Description: The deep chlorophyll maximum (DCM) is a well-known feature of the global ocean. However, its description and the study of its formation are a challenge, especially in the peculiar environment that is the Black Sea. The retrieval of chlorophyll a (chl a) from fluorescence (Fluo) profiles recorded by Biogeochemical Argo (BGC-Argo) floats is not trivial in the Black Sea, due to the very high content of coloured dissolved organic matter (CDOM) which contributes to the fluorescence signal and produces an apparent increase in the chl a concentration with depth. Here, we revised Fluo correction protocols for the Black Sea context using co-located in situ high-performance liquid chromatography (HPLC) and BGC-Argo measurements. The processed set of chl a data (2014–2019) is then used to provide a systematic description of the seasonal DCM dynamics in the Black Sea and to explore different hypotheses concerning the mechanisms underlying its development. Our results show that the corrections applied to the chl a profiles are consistent with HPLC data. In the Black Sea, the DCM begins to form in March, throughout the basin, at a density level set by the previous winter mixed layer. During a first phase (April–May), the DCM remains attached to this particular layer. The spatial homogeneity of this feature suggests a hysteresis mechanism, i.e. that the DCM structure locally influences environmental conditions rather than adapting instantaneously to external factors. In a second phase (July–September), the DCM migrates upward, where there is higher irradiance, which suggests the interplay of biotic factors. Overall, the DCM concentrates around 45 % to 65 % of the total chlorophyll content within a 10 m layer centred around a depth of 30 to 40 m, which stresses the importance of considering DCM dynamics when evaluating phytoplankton productivity at basin scale.
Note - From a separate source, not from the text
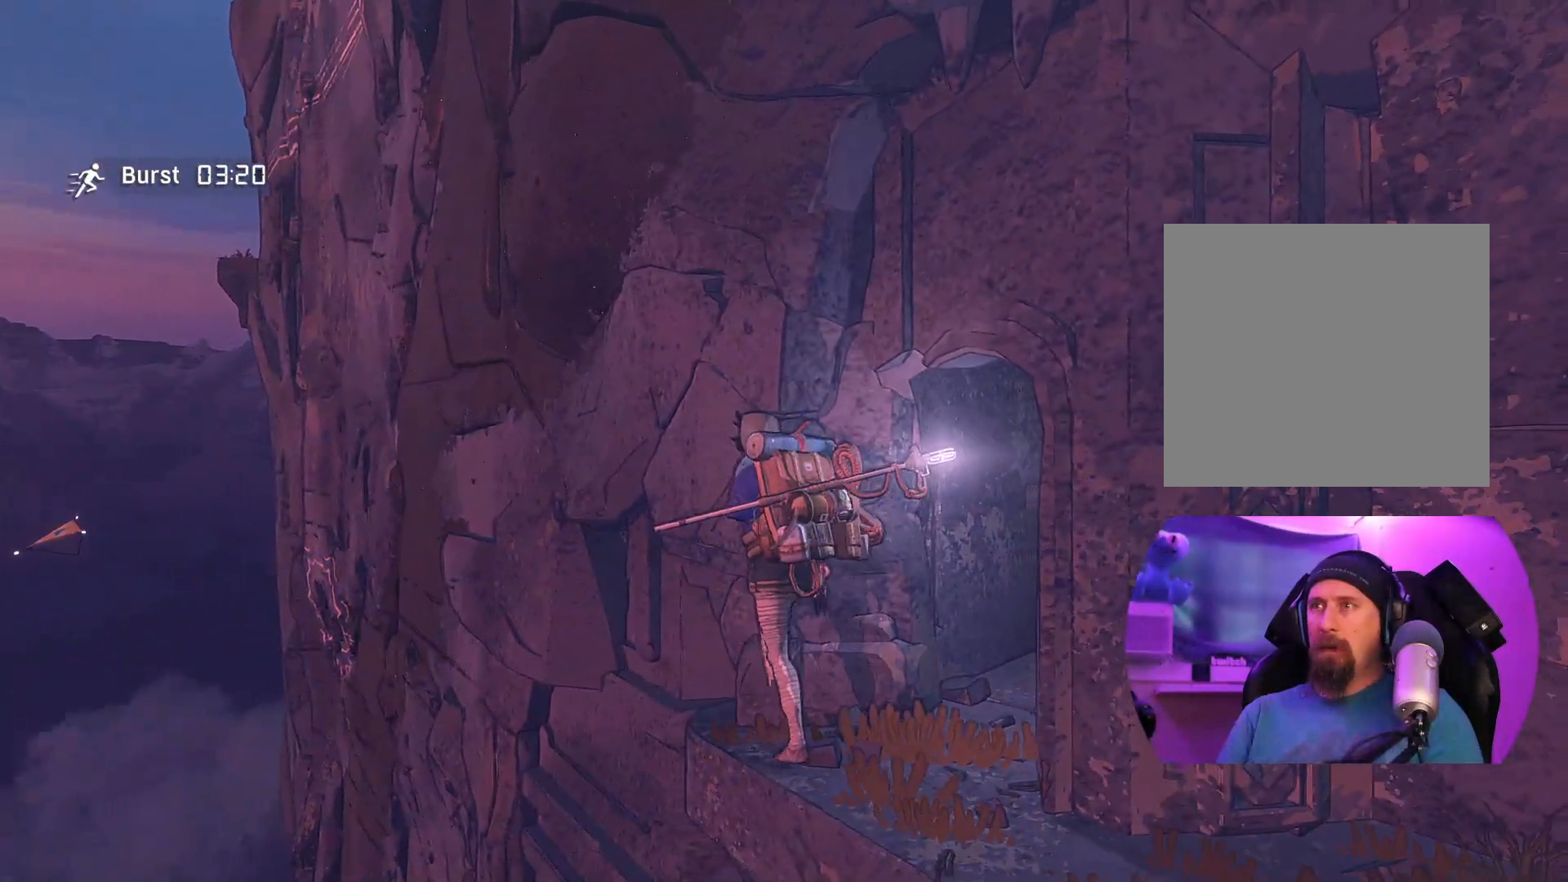
{"dt_ms": 500, "buttons": [], "left_stick": "up-right", "right_stick": "center", "events": [[367, "left_stick", "up-right"], [383, "right_stick", "center"]]}
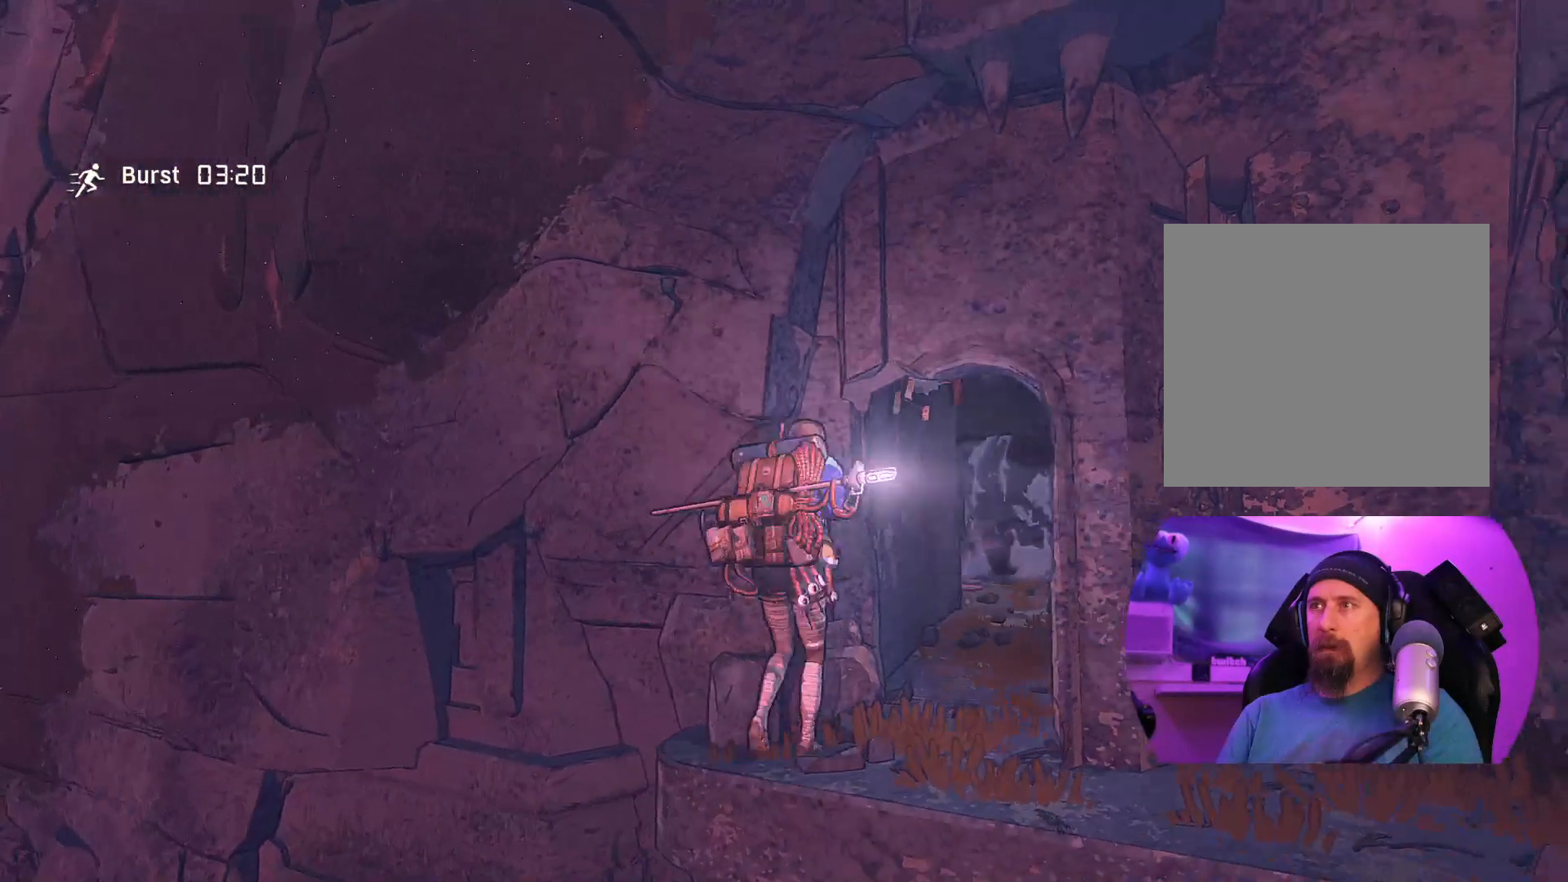
{"dt_ms": 500, "buttons": [], "left_stick": "center", "right_stick": "center", "events": [[133, "left_stick", "center"], [217, "left_stick", "left"], [400, "left_stick", "center"]]}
Description: Within the frame of a study on the deep chlorophyll maximum in the Black Sea, water samples were collected conjointly to the deployment of a new Biogeochemical-Argo float (WMO 6903240). The sampling took place onboard the R/V Akademik (Bulgarian Academy of Sciences – Institute of Oceanology) in the western Black Sea (station 307, 43.16°N and 29°E) on March 29, 2018. Water samples were obtained using a CTD carousel with twelve 5 L Niskin bottles. Samples were taken at 12 different depths between the surface and 1000 meters, and were considered to be co-located in time and space with the float deployment. Seawater samples were vacuum filtered through 47 mm diameter Whatman GF/F glass fibre filters (0.7 micrometer pore size). After filtration, filters were stored in liquid nitrogen and kept at -80°C before being analyzed by High-Performance Liquid Chromatography (HPLC). HPLC analyses allow the determination of pigments and by extension the chlorophyll a (chl a) with the best known precision. Using this information on chl a, our objective was to validate, using chl a concentrations derived with HPLC, an algorithm that correct the chl a fluorescence measured by Biogeochemical-Argo floats in the Black Sea by removing the contamination due to the fluorescence of dissolved organic matter.